In many type inference systems, unconstrained type inference variables (here, unknown types) are automatically polymorphically generalized, so that
functions can be given the most general type \cite{garcia2015}. The same approach can be taken with type hole inference, but with one particularly interesting wrinkle. With the inclusion of expression holes in our system, we need to be a bit more careful about when we generalize. Consider the following expression:
$$\ECLam{x}{\TUnknown^1}{\EEHole^2}$$
We can see that $\TUnknown^1$ is not constrained. Suppose that we were to suggest the implicitly universally quantified type variable $'a$ as a type hole filling for $?^1$. It is unlikely that the user accepts this suggestion because it is unlikely that the user intends to write the identity function!
The fact there are not yet any constraints does not imply that there will not be once the expression hole is filled.

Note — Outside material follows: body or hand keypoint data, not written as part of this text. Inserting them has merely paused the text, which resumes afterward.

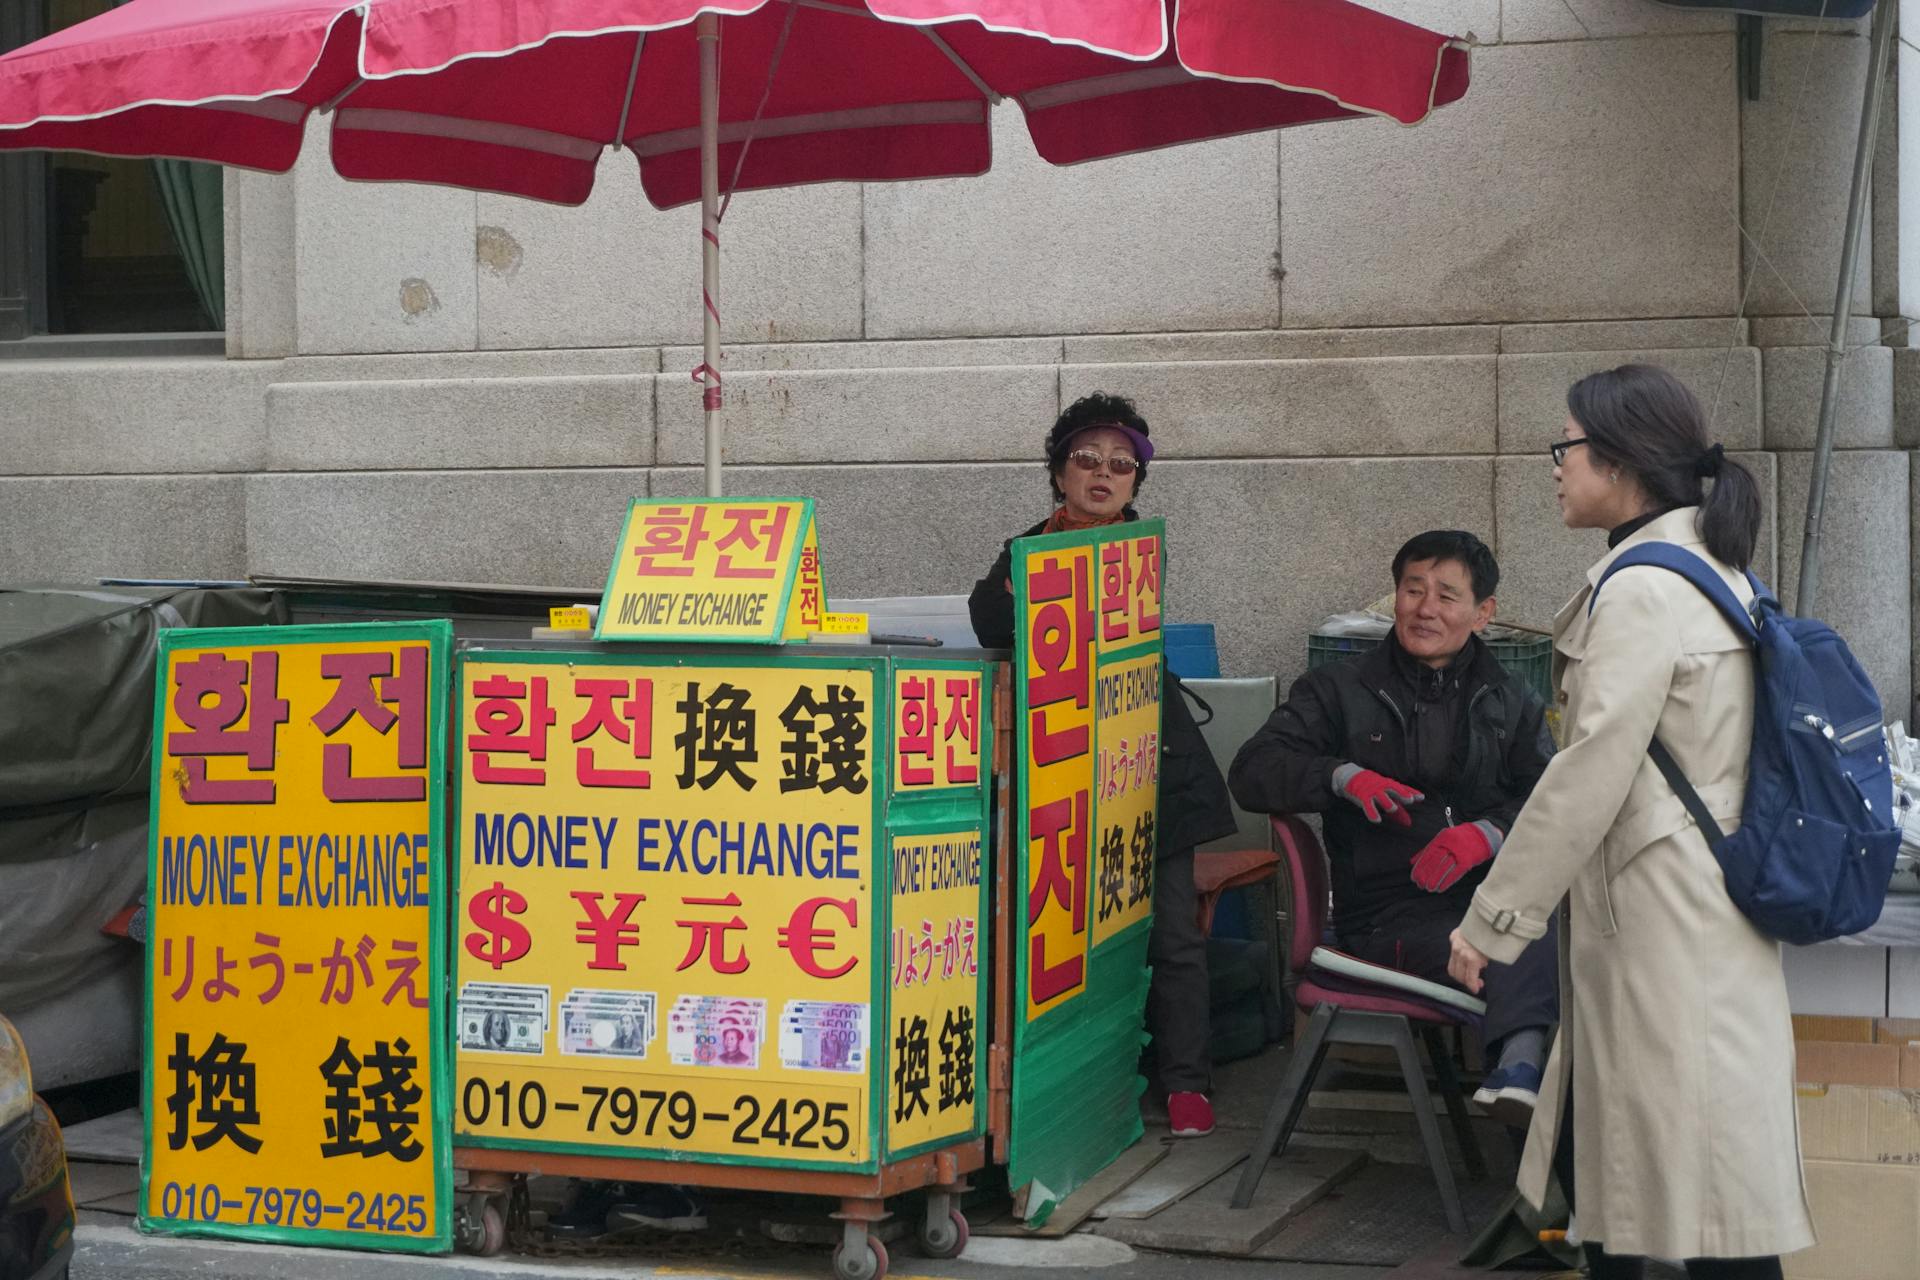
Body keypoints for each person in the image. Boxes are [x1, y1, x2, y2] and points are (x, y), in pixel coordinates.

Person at [1446, 365, 1808, 1279]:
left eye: (1565, 448)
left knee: (1692, 1200)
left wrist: (1494, 920)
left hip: (1664, 918)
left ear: (1622, 459)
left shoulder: (1645, 588)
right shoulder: (1713, 564)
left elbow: (1590, 769)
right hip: (1700, 904)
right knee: (1683, 1190)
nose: (1556, 468)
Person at [968, 392, 1237, 1138]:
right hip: (1063, 774)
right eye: (1086, 458)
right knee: (1063, 931)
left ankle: (1187, 1084)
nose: (1103, 473)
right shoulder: (1023, 554)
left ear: (1134, 486)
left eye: (1122, 465)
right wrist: (1008, 596)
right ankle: (1075, 1087)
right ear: (1058, 472)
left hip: (1153, 767)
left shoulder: (1136, 554)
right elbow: (988, 620)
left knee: (1172, 935)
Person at [1227, 530, 1559, 1123]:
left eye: (1447, 595)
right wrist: (1340, 776)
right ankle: (1522, 1067)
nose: (1425, 608)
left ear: (1483, 614)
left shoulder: (1511, 701)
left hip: (1491, 898)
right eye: (1413, 589)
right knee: (1529, 948)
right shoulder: (1338, 691)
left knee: (1575, 934)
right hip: (1388, 915)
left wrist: (1489, 834)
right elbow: (1251, 772)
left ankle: (1536, 1099)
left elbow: (1554, 801)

To address this, we need to reason as if there are any number of \emph{unknown constraints} coming from expression holes. This can be represented with a new type of constraint: the $\mathtt{etc}$ constraint, which we add to our syntax of \textsf{PotentialType}s below.
\begin{center}
$\arraycolsep=4pt\begin{array}{rrcl}
\textsf{PotentialType} & t & \Coloneqq & \dots \mid \mathtt{etc}
\end{array}$
\end{center}
When an expression hole appears, all unknown types in the typing context are constrained to $\mathtt{etc}$. This has no impact on unification, but if a type hole $?^p$ is constrained to $\mathtt{etc}$, it cannot be generalized. As before, more expansive discussion on unification with gradual typing including polymorphism is left to prior work \cite{garcia2015}.
% \subsubsection{User Interaction and Conflict Highlighting}
% To further the goal of helping users repair their programs, it would be beneficial to assign blame by highlighting the portions of the program responsible for the unsolved status of a \textit{PotentialTypeSet}. To allow this, constraints could be extended to contain the unique identifier of the expression from which they originated. Highlighting all expressions of the program which resulted in an unsolved \textit{PotentialTypeSet}, rather than attempting to localize the error to one particular expression, would result in less confusion and give the user more clues to discover the true source of a type error.
%These identifiers effectively act as reasons for edges within our constraint graph, enabling us to describe the exact series of reasons that caused the inference algorithm to conclude a type hole's solution status.